▶ _Vorliegender Auszug_
•••

-->Karriere: Banken bauen Spezialabteilungen für faule Kredite weiter aus
Niemand hat die Absicht, eine"Bad Bank" zu errichten. Das sagen sogar die, die schon eine haben. Gerade weil der Begriff so klar macht, was dort gespielt wird, mögen die Banken ihn nicht.
Die Dresdner und die BHF-Bank haben zwar bereits eine eigene Organisation zur Spezialbehandlung Not leidender oder sonst wie ungeliebter Firmenkredite aufgebaut, aber sie haben sich für den Namen IRU entschieden: Institutional Restructuring Unit.
Der Vorstandschef der IRU der Dresdner Bank, Jan Eric Kvarnström, immerhin Herr über ein Kreditengagement von 30 Mrd. Euro, begründet die Namenswahl damit, dass ein großer Teil der auf die IRU übertragenen Kredite ordnungsgemäß bedient werde, aber nicht mehr in das strategische Konzept der Bank passe:"Im Wesentlichen sind die Kreditengagements werthaltig." Er redet denn auch lieber von einer Kreditwerkstatt:"Unsere Toolbox ähnelt sehr viel mehr einem Wartungs-, Pflege- und Instandhaltungsprogramm." Von seinen Mitarbeitern erwartet Kvarnström allerdings mehr als nur handwerkliches Geschick. Neben dem unverzichtbaren Fachwissen sind für Vorstandschef Kvarnström vor allem"frisches unternehmerisches Denken" und"echter Teamgeist" wichtig.

•••

▶ _Aufgaben_
- 1) Übersetze aus dem Text über faule Kredite diesen Satz ins Englische: „Gerade weil der Begriff so klar macht, was dort gespielt wird, mögen die Banken ihn nicht.“
- 2) Welche drei Dinge nennt der Text über faule Kredite im Satz, der mit „Neben dem unverzichtbaren Fachwissen“ beginnt, als wichtig für Kvarnström?
- 3) Wie hoch ist laut dem Text über faule Kredite das Kreditengagement, über das Jan Eric Kvarnström Herr ist?
Die Einträge werden hier nicht gebraucht.

Datenzeilen

•••

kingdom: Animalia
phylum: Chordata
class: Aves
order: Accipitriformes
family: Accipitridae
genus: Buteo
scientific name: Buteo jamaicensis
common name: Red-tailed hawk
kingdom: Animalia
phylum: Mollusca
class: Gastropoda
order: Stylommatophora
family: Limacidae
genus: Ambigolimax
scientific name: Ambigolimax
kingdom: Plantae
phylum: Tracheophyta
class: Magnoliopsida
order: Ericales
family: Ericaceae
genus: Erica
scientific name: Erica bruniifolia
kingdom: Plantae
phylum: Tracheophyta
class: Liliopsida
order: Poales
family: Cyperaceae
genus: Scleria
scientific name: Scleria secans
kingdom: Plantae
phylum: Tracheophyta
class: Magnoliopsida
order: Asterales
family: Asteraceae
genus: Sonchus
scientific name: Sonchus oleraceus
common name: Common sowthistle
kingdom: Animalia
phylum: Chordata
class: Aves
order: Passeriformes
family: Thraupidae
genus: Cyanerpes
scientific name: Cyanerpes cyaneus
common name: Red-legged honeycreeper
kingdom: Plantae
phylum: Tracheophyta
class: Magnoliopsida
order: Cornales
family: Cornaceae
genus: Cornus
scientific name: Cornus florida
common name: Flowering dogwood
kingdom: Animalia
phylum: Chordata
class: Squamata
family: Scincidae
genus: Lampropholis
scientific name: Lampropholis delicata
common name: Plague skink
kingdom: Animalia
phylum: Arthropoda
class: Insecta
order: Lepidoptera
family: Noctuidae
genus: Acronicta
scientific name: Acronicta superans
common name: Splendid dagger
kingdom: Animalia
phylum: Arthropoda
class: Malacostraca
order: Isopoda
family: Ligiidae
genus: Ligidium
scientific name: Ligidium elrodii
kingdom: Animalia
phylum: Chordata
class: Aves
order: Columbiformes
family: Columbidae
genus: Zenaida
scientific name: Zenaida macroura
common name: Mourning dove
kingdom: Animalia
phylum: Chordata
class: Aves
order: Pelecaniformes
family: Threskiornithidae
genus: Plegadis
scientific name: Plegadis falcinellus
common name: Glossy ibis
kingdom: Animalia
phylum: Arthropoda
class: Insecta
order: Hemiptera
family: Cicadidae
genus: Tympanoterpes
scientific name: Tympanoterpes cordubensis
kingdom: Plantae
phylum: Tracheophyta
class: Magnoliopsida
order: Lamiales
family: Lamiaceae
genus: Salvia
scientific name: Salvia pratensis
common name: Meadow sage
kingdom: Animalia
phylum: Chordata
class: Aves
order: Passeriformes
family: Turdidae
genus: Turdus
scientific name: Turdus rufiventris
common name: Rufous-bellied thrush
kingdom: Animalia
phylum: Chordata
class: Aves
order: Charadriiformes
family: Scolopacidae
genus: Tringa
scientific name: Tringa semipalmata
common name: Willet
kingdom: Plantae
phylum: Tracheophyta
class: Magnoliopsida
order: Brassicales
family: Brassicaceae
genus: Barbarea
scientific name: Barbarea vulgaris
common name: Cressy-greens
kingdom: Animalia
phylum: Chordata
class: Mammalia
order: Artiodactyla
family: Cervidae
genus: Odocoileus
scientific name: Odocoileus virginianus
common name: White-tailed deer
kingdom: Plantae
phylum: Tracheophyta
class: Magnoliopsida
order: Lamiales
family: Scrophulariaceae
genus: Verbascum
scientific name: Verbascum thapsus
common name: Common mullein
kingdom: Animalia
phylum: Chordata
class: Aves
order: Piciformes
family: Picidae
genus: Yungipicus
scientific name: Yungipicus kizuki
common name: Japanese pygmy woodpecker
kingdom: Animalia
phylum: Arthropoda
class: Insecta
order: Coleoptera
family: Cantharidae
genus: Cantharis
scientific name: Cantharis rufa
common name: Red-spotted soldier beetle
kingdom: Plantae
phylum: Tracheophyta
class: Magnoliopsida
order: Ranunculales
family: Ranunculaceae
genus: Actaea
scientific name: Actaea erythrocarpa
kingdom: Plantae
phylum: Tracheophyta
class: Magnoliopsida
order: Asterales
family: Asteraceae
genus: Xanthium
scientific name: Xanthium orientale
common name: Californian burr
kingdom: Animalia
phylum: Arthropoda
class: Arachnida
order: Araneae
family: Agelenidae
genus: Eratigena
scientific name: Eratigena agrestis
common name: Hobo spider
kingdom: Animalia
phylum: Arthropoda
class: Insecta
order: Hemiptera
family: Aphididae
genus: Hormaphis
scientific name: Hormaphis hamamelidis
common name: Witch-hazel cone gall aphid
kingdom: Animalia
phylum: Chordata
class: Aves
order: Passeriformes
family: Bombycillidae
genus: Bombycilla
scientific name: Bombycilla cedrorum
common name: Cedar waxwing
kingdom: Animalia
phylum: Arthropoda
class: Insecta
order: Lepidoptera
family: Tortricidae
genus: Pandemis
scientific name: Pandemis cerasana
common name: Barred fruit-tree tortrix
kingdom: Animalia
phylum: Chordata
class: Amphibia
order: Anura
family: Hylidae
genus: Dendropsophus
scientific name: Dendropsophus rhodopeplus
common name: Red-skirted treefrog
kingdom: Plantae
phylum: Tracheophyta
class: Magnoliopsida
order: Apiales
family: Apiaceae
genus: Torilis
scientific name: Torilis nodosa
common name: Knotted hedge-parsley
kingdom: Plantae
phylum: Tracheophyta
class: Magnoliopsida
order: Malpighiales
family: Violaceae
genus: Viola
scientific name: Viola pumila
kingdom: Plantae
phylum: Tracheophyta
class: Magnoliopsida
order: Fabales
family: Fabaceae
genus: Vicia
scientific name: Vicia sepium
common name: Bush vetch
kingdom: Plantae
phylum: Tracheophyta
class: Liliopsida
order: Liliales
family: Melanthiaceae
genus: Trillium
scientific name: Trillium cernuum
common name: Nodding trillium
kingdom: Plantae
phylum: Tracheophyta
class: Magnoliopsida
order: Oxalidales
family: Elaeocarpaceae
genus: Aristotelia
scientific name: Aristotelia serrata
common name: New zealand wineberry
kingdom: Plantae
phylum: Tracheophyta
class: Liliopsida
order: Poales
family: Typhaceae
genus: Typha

•••

▶ _Antworten in Reihenfolge_
- 1) Precisely because the term makes it so clear what is going on there, the banks don't like it.

- 2) Fachwissen, frisches unternehmerisches Denken, echter Teamgeist

- 3) 30 Mrd. Euro